A broken zipper? That too is easily remedied. It turns out there's something called a tailor and even an independent one located in my down town. Sure, it would cost less, in terms of dollars, to throw out a sweatshirt with a busted zipper. The thrift store would even offer up an inexpensive, guilt free replacement.

Ultimately, I just cannot do that. You see, I am not leading an obsolete life. I have given up the twentieth century mores that regard such items as garbage, that consider my trash can, the garage collector's truck, the landfill the logical resting place for anything broken, out of fashion, antiquated, or obsolete.

Even planned obsolescence cannot get the better of me. My ice cream maker would not become landfill fodder merely because some manufacturer deemed it so. No. For every problem, there is a solution and, many times, that solution is Ebay. I located an identical ice cream maker, missing a few pieces but including the freezer bowl and, for a small fee plus shipping, I'll be eating homemade ice cream this spring. Not so bygone, after all.

9 comments:

Burbanmom said...

GreanBean, you can always "repurpose" clothing too. No one said you had to put a new zipper in. You could always just cut the zipper out, sew up the edges and have a new, one-of-a-kind Scooby Doo Sport Coat! :-)

Or, here's a 2 birds with 1 stone deal: replace the zipper with velcro and now the boy can "zip" himself up! Also, you could stick him to the side of the sofa when you want him to hold still so you can wrestle his socks and shoes on him.

Think outside the box, baby!

Chile said...

I can't tell you how many times I've found the parts I need at thrift stores. In fact, back when I was searching for a manual coffee grinder, I passed on one because it was missing crucial parts. I still regret that because I need what it had to fix up the one I have now!

Glad you can still have ice cream. It is one of the true joys of the hot season.

CindyW said...

I totally agree with your sentiment about everything old is new again. Lucked out with the moderate weather in northern California, we don't have air conditioning. For those 3 hot weeks in the summer, we just play with water a lot, drink iced lemonade and stay in the shade.

It almost feels like we as humans went crazy for 200 years. We thought the earth would offer unlimited amount of resources and would take in unlimited amount of waste. Then one day we wake up and realize that our lives are actually constrained.

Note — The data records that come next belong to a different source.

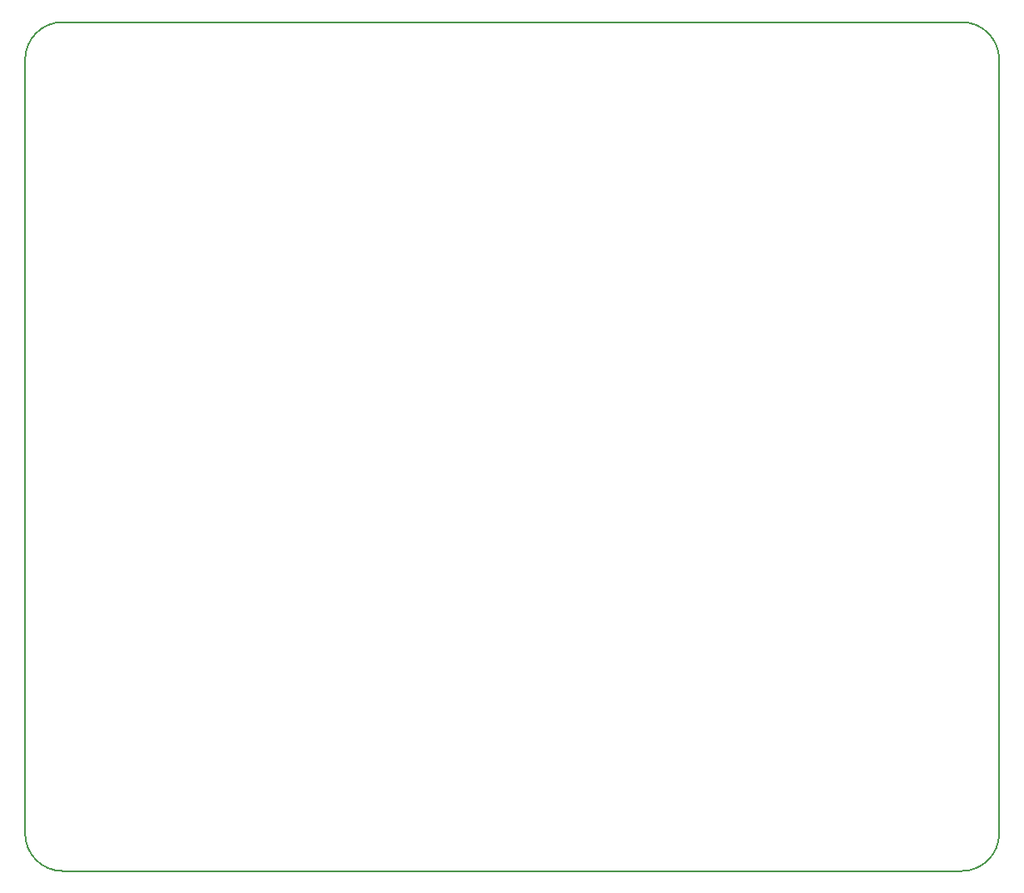
<source format=gbr>
%TF.GenerationSoftware,KiCad,Pcbnew,(6.0.4-0)*%
%TF.CreationDate,2022-09-18T16:13:22-05:00*%
%TF.ProjectId,owl-brd,6f776c2d-6272-4642-9e6b-696361645f70,v1.0.1*%
%TF.SameCoordinates,Original*%
%TF.FileFunction,Profile,NP*%
%FSLAX46Y46*%
G04 Gerber Fmt 4.6, Leading zero omitted, Abs format (unit mm)*
G04 Created by KiCad (PCBNEW (6.0.4-0)) date 2022-09-18 16:13:22*
%MOMM*%
%LPD*%
G01*
G04 APERTURE LIST*
%TA.AperFunction,Profile*%
%ADD10C,0.150000*%
%TD*%
G04 APERTURE END LIST*
D10*
X16510000Y-100330000D02*
X107950000Y-100330000D01*
X12700000Y-96520000D02*
G75*
G03*
X16510000Y-100330000I3810000J0D01*
G01*
X12700000Y-17780000D02*
X12700000Y-96520000D01*
X16510000Y-13970000D02*
G75*
G03*
X12700000Y-17780000I0J-3810000D01*
G01*
X111760000Y-17780000D02*
G75*
G03*
X107950000Y-13970000I-3810000J0D01*
G01*
X107950000Y-100330000D02*
G75*
G03*
X111760000Y-96520000I0J3810000D01*
G01*
X107950000Y-13970000D02*
X16510000Y-13970000D01*
X111760000Y-96520000D02*
X111760000Y-17780000D01*
M02*

</source>
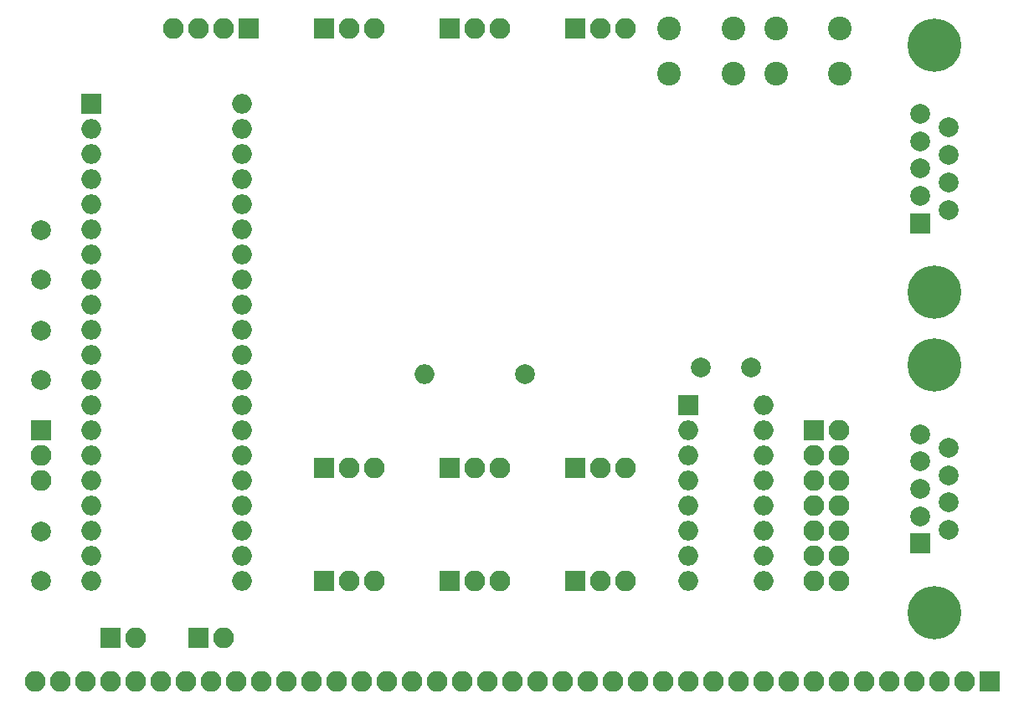
<source format=gts>
G04 #@! TF.FileFunction,Soldermask,Top*
%FSLAX46Y46*%
G04 Gerber Fmt 4.6, Leading zero omitted, Abs format (unit mm)*
G04 Created by KiCad (PCBNEW 4.0.7) date 02/14/19 14:15:43*
%MOMM*%
%LPD*%
G01*
G04 APERTURE LIST*
%ADD10C,0.100000*%
%ADD11C,2.000000*%
%ADD12R,2.000000X2.000000*%
%ADD13O,2.000000X2.000000*%
%ADD14R,2.100000X2.100000*%
%ADD15O,2.100000X2.100000*%
%ADD16C,5.400000*%
%ADD17C,2.400000*%
G04 APERTURE END LIST*
D10*
D11*
X54610000Y-132715000D03*
X54610000Y-127715000D03*
X126365000Y-111125000D03*
X121365000Y-111125000D03*
D12*
X120015000Y-114935000D03*
D13*
X127635000Y-132715000D03*
X120015000Y-117475000D03*
X127635000Y-130175000D03*
X120015000Y-120015000D03*
X127635000Y-127635000D03*
X120015000Y-122555000D03*
X127635000Y-125095000D03*
X120015000Y-125095000D03*
X127635000Y-122555000D03*
X120015000Y-127635000D03*
X127635000Y-120015000D03*
X120015000Y-130175000D03*
X127635000Y-117475000D03*
X120015000Y-132715000D03*
X127635000Y-114935000D03*
D14*
X132715000Y-117475000D03*
D15*
X135255000Y-117475000D03*
X132715000Y-120015000D03*
X135255000Y-120015000D03*
X132715000Y-122555000D03*
X135255000Y-122555000D03*
X132715000Y-125095000D03*
X135255000Y-125095000D03*
X132715000Y-127635000D03*
X135255000Y-127635000D03*
X132715000Y-130175000D03*
X135255000Y-130175000D03*
X132715000Y-132715000D03*
X135255000Y-132715000D03*
D11*
X54610000Y-102235000D03*
X54610000Y-97235000D03*
X54610000Y-112395000D03*
X54610000Y-107395000D03*
D14*
X150495000Y-142875000D03*
D15*
X147955000Y-142875000D03*
X145415000Y-142875000D03*
X142875000Y-142875000D03*
X140335000Y-142875000D03*
X137795000Y-142875000D03*
X135255000Y-142875000D03*
X132715000Y-142875000D03*
X130175000Y-142875000D03*
X127635000Y-142875000D03*
X125095000Y-142875000D03*
X122555000Y-142875000D03*
X120015000Y-142875000D03*
X117475000Y-142875000D03*
X114935000Y-142875000D03*
X112395000Y-142875000D03*
X109855000Y-142875000D03*
X107315000Y-142875000D03*
X104775000Y-142875000D03*
X102235000Y-142875000D03*
X99695000Y-142875000D03*
X97155000Y-142875000D03*
X94615000Y-142875000D03*
X92075000Y-142875000D03*
X89535000Y-142875000D03*
X86995000Y-142875000D03*
X84455000Y-142875000D03*
X81915000Y-142875000D03*
X79375000Y-142875000D03*
X76835000Y-142875000D03*
X74295000Y-142875000D03*
X71755000Y-142875000D03*
X69215000Y-142875000D03*
X66675000Y-142875000D03*
X64135000Y-142875000D03*
X61595000Y-142875000D03*
X59055000Y-142875000D03*
X56515000Y-142875000D03*
X53975000Y-142875000D03*
D14*
X83185000Y-132715000D03*
D15*
X85725000Y-132715000D03*
X88265000Y-132715000D03*
D14*
X95885000Y-132715000D03*
D15*
X98425000Y-132715000D03*
X100965000Y-132715000D03*
D14*
X70485000Y-138430000D03*
D15*
X73025000Y-138430000D03*
D14*
X61595000Y-138430000D03*
D15*
X64135000Y-138430000D03*
D11*
X103505000Y-111760000D03*
D13*
X93345000Y-111760000D03*
D12*
X59690000Y-84455000D03*
D13*
X74930000Y-132715000D03*
X59690000Y-86995000D03*
X74930000Y-130175000D03*
X59690000Y-89535000D03*
X74930000Y-127635000D03*
X59690000Y-92075000D03*
X74930000Y-125095000D03*
X59690000Y-94615000D03*
X74930000Y-122555000D03*
X59690000Y-97155000D03*
X74930000Y-120015000D03*
X59690000Y-99695000D03*
X74930000Y-117475000D03*
X59690000Y-102235000D03*
X74930000Y-114935000D03*
X59690000Y-104775000D03*
X74930000Y-112395000D03*
X59690000Y-107315000D03*
X74930000Y-109855000D03*
X59690000Y-109855000D03*
X74930000Y-107315000D03*
X59690000Y-112395000D03*
X74930000Y-104775000D03*
X59690000Y-114935000D03*
X74930000Y-102235000D03*
X59690000Y-117475000D03*
X74930000Y-99695000D03*
X59690000Y-120015000D03*
X74930000Y-97155000D03*
X59690000Y-122555000D03*
X74930000Y-94615000D03*
X59690000Y-125095000D03*
X74930000Y-92075000D03*
X59690000Y-127635000D03*
X74930000Y-89535000D03*
X59690000Y-130175000D03*
X74930000Y-86995000D03*
X59690000Y-132715000D03*
X74930000Y-84455000D03*
D14*
X75565000Y-76835000D03*
D15*
X73025000Y-76835000D03*
X70485000Y-76835000D03*
X67945000Y-76835000D03*
D12*
X143510000Y-96520000D03*
D11*
X143510000Y-93750000D03*
X143510000Y-90980000D03*
X143510000Y-88210000D03*
X143510000Y-85440000D03*
X146350000Y-95135000D03*
X146350000Y-92365000D03*
X146350000Y-89595000D03*
X146350000Y-86825000D03*
D16*
X144930000Y-78480000D03*
X144930000Y-103480000D03*
D12*
X143510000Y-128905000D03*
D11*
X143510000Y-126135000D03*
X143510000Y-123365000D03*
X143510000Y-120595000D03*
X143510000Y-117825000D03*
X146350000Y-127520000D03*
X146350000Y-124750000D03*
X146350000Y-121980000D03*
X146350000Y-119210000D03*
D16*
X144930000Y-110865000D03*
X144930000Y-135865000D03*
D14*
X54610000Y-117475000D03*
D15*
X54610000Y-120015000D03*
X54610000Y-122555000D03*
D14*
X83185000Y-121285000D03*
D15*
X85725000Y-121285000D03*
X88265000Y-121285000D03*
D14*
X95885000Y-121285000D03*
D15*
X98425000Y-121285000D03*
X100965000Y-121285000D03*
D14*
X83185000Y-76835000D03*
D15*
X85725000Y-76835000D03*
X88265000Y-76835000D03*
D14*
X95885000Y-76835000D03*
D15*
X98425000Y-76835000D03*
X100965000Y-76835000D03*
D14*
X108585000Y-76835000D03*
D15*
X111125000Y-76835000D03*
X113665000Y-76835000D03*
D17*
X118110000Y-81335000D03*
X118110000Y-76835000D03*
X124610000Y-81335000D03*
X124610000Y-76835000D03*
X128905000Y-81335000D03*
X128905000Y-76835000D03*
X135405000Y-81335000D03*
X135405000Y-76835000D03*
D14*
X108585000Y-132715000D03*
D15*
X111125000Y-132715000D03*
X113665000Y-132715000D03*
D14*
X108585000Y-121285000D03*
D15*
X111125000Y-121285000D03*
X113665000Y-121285000D03*
M02*

</source>
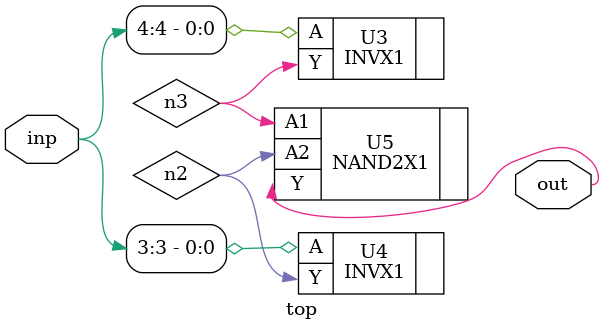
<source format=sv>


module top ( inp, out );
  input [4:0] inp;
  output out;
  wire   n2, n3;

  INVX1 U3 ( .A(inp[4]), .Y(n3) );
  INVX1 U4 ( .A(inp[3]), .Y(n2) );
  NAND2X1 U5 ( .A1(n3), .A2(n2), .Y(out) );
endmodule


</source>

We are beginning to learn to live smarter.

Green Bean said...

Burbanmom, I knew you'd know what to do - you little seamstress you. I had thought of snaps but the velcro or sewing the edges together - brilliant!

Jennifer said...

I'm glad you figured how to save everything!

Raw Food Diva said...

my Cuisinart bowl is scary broken yet I continue to use it as the replacement cost is the same as a brand new machine. Sad.
the thing runs great too at 25 years of age!
We have very few thrift stores in NM as most folks here use everything until it breaks. We are a very non-consumer oriented state. all the online places just want to rip you off with thier prices.

Green Bean said...

RFD: I never knew that about NM. Very cool. My mom also still has her cuisinart from when we were growing up. It is held together with tape and then she pushes in part of it to get it to work. Why get something new?

Raw Food Diva said...

oh yeah green bean, big stores try to come in here and they close up. we are very family sunday oriented so on sundays there are very few cars in the mall parking lot!
with the cuisinart I am just afraid it will break apart some day as I am using it and the blade will go flying ( of course in my direction).
so just let me know if anyone out there has any ideas.

Green Bean said...

I don't know, RFD. Pray, I guess. ;-) We've worried the same thing about my mom's cuisinart for years. Knock on wood.